## Задание
Ответьте на вопросы по отрывку о Словцове.
(а) Когда арестовали Словцова?
(б) Кому архиепископ Варлаам отправил текст проповеди?
(в) В какой острог был сослан А.Н. Радищев?
═══ Приведённый отрывок
Подобных слов и разъяснений стены белокаменного Софийского сибирского собора никогда не слышали! Однако проповедник и не помышлял снижать напряженность в своем Слове: «Не заключайте, чтобы церковь роптала противу сих покровителей отечества! Нет, она окровавленным их теням приносит жертвы курения и чтит воинский меч, как спасения орудие».
Тобольск буквально гудел после столь взволнованного обращения проповедника к народу. Но арестовали Словцова лишь в начале февраля 1794 года — к тому времени текст проповеди архиепископ Варлаам уже отправил митрополиту Гавриилу. С проповедью ознакомилась и Екатерина II — она велела столь смелого проповедника доставить в Петербург, чтобы самолично на него поглядеть. Приказ императрицы был исполнен незамедлительно. Опального проповедника везли в столицу той же дорогой, по которой три года назад по велению Екатерины II из Петербурга препровождался с длительной остановкой в Тобольске «бунтовщик, хуже Пугачева» А.Н. Радищев, сосланный на «10-летнее безысходное пребывание» в Илимский острог.
Словцова по назначению велено было доставлять в большой строгости — в городах выходить из экипажа не позволяли. Зимняя дорога основательно его измотала — лишь в небольших населенных пунктах он покидал возок на время ночлега либо выходил из него с позволения сопровождавшего где-нибудь между селеньями.
В Петербурге провинившегося Словцова тщательно, подробно допросили и митрополит Гавриил, и глава Тайной экспедиции С.И. Шешковский (во время допроса у него на столе лежала плетка!), и в канцелярии генерал-прокурора А.Н. Самойлова. И все же П.А. Словцову удалось убедить допрашивающих, что в своем выступлении он не имел никаких противогосударственных намерений и тайных замыслов!
Однако дальнейшее развитие событий приобрело поворот совершенно парадоксальный и заставляет нас обратиться, как это ни покажется странным, к имени Александра Македонского, с историей России в целом, а уж тем более Сибири, практически никак не связанного. Лишь в отношении одного человека за всю историю России было проведено дознание для выяснения его взглядов на деятельность великого монарха. Таким человеком оказался П.А. Словцов!.. Опальному преподавателю Тобольской духовной семинарии было предъявлено обвинение в намерении… оскорбить честь и достоинство могущественного монарха.
══════
═══ Приведённые строки
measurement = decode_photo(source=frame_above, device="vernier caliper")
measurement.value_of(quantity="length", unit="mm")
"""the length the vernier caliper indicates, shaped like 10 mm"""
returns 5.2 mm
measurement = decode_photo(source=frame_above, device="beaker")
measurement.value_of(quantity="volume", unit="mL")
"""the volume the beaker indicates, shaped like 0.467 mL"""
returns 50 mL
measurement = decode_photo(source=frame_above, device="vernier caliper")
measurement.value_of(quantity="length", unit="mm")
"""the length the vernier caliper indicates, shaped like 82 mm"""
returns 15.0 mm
══════
═══ Приведённые строки
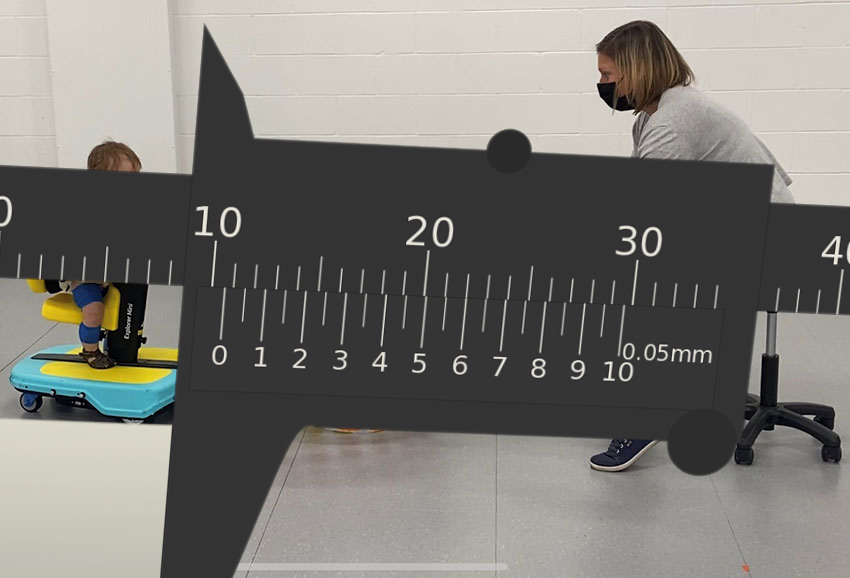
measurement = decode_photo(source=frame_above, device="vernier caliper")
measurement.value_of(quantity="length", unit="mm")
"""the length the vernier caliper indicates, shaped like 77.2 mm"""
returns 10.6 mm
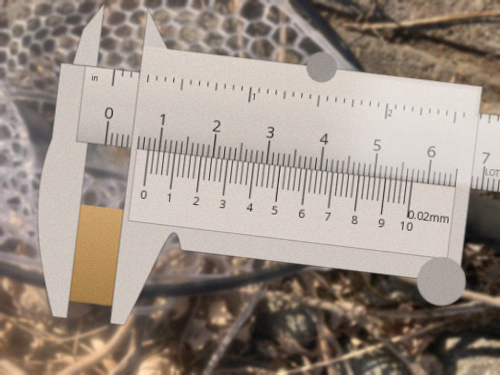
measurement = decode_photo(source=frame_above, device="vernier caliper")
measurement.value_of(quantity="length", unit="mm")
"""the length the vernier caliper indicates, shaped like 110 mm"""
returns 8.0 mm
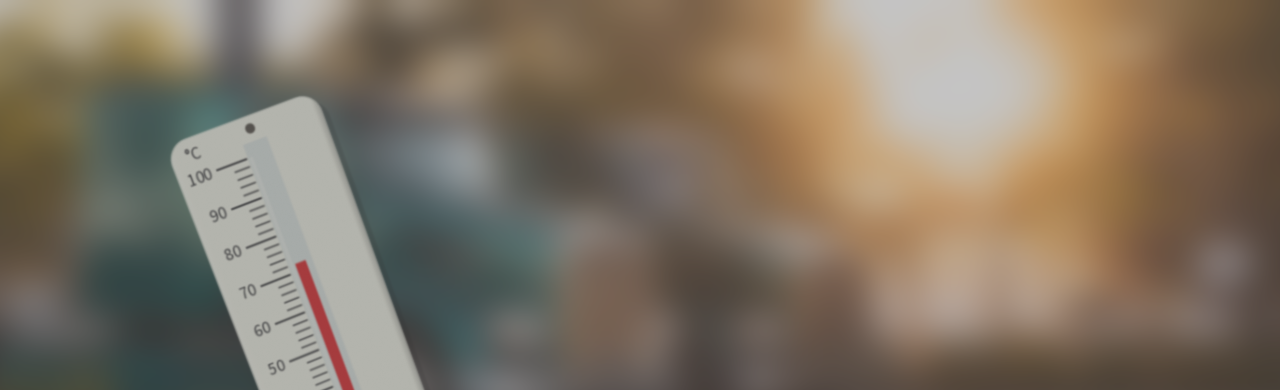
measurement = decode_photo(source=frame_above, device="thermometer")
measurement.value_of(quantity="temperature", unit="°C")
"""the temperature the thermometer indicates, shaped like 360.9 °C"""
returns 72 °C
══════
## Решённая задача
(а) В начале февраля 1794 года.
(б) Митрополиту Гавриилу.
(в) В Илимский острог.